The goals of SOX were to enhance the transparency of financial information, reaffirm auditor independence, and define corporate governance – the responsibilities of corporate boards and audit committees. Accountants gained prominence and respect as guardians of investors and thousands of young people were drawn to the profession to fill the many new jobs that were created as a result of the law.

The most sweeping securities law since the Securities and Exchange Commission (SEC) was established in 1933 and the enactment of the Securities Exchange Act of 1934, SOX mandated specific SEC oversight and changed the self-regulatory, peer review environment in which accounting firms had operated. It mandated that the SEC set up the Public Companies Accounting Oversight Board (PCAOB) which would "establish auditing and related attestation, quality control, ethics, and independence standards and rules to be used by registered public accounting firms in the preparation and issuance of audit reports."

The PCAOB conducts annual inspections of firms that audit more than 100 issuers and firms that provide audit reports for fewer issuers at least every three years.

Preparing for a PCAOB inspection became so detailed and expensive for many companies that the Board issued Auditing Standard No. 5 in 2007, which replaced Auditing Standard No. 2 to make the whole process less burdensome for everyone. Documenting internal control involved a thorough review of systems and also meant additional employment opportunities for Information Technology professionals.

SOX also addresses corporate governance and executive fiduciary responsibility, such as loans to officers and directors, management oversight, director due diligence, and executive compensation

OX extended the statute of limitations on securities fraud. Auditors are required under the law to maintain "all audit or review work papers" for five years and employees of issuers and accounting firms are extended "whistleblower protection." Forensic accounting is a growing specialty in the accounting profession.
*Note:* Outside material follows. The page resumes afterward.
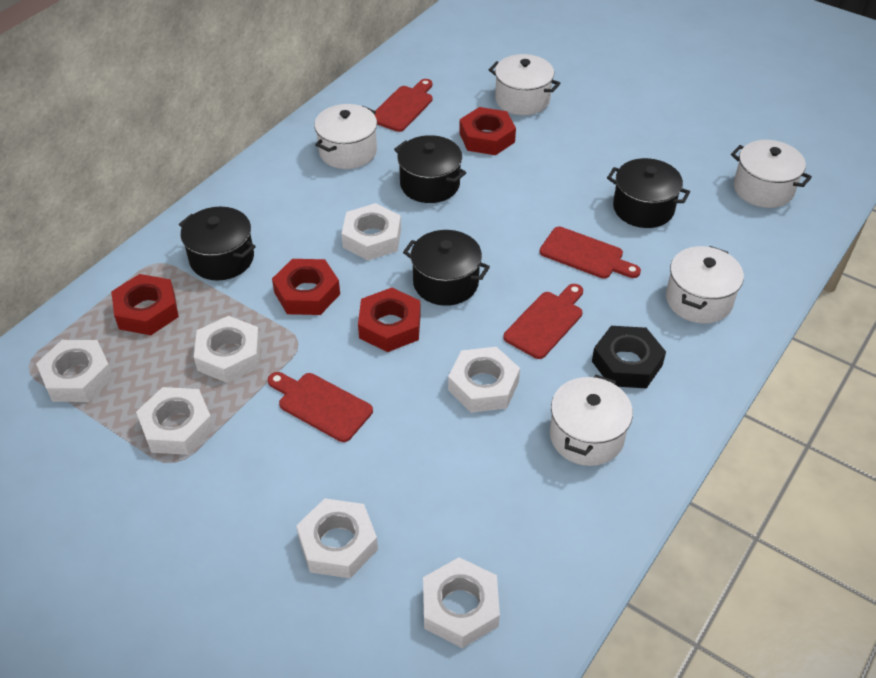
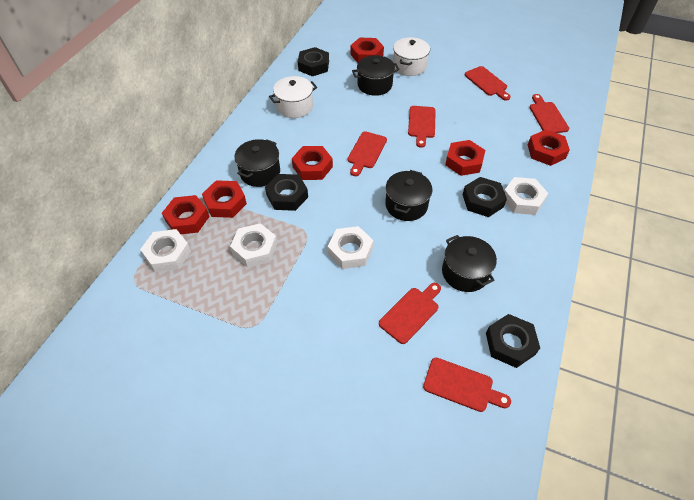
black nut: [592,326,666,388] = 1 -> [265,174,308,211] [298,47,329,76] [463,177,507,217] [486,314,540,368] = 4
red cutting board: [268,372,373,442] [375,79,433,132] [503,284,583,359] [540,227,641,279] = 4 -> [347,131,387,176] [379,283,441,344] [408,106,436,148] [423,358,511,412] [465,66,511,101] [529,94,569,133] = 6
red nut: [111,274,179,335] [272,259,340,315] [358,288,421,352] [459,107,516,155] = 4 -> [162,195,210,234] [202,180,247,218] [292,146,333,180] [350,37,384,63] [445,140,485,176] [528,130,570,166] = 6
white nut: [36,340,114,402] [136,387,214,455] [194,316,261,383] [296,498,378,578] [342,203,401,260] [423,557,500,648] [448,347,520,413] = 7 -> [140,229,191,272] [230,223,277,267] [328,226,373,269] [504,177,548,215] = 4
white pot: [314,104,377,169] [489,54,560,115] [550,375,633,466] [666,246,744,324] [731,140,812,208] = 5 -> [269,76,317,118] [393,37,430,76] = 2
In June, the SEC agreed to provide small businesses with an additional one-year extension to comply with the Sarbanes-Oxley Section 404(b) auditor attestation requirements. Senator Olympia Snowe, a member of the Senate Committee on Small Business, applauded the decision but asked for further study. "I am also pleased that the SEC will complete a study on the costs and benefits of applying the law to small businesses. The SEC should refrain from implementing any new regulations until such an evaluation is complete."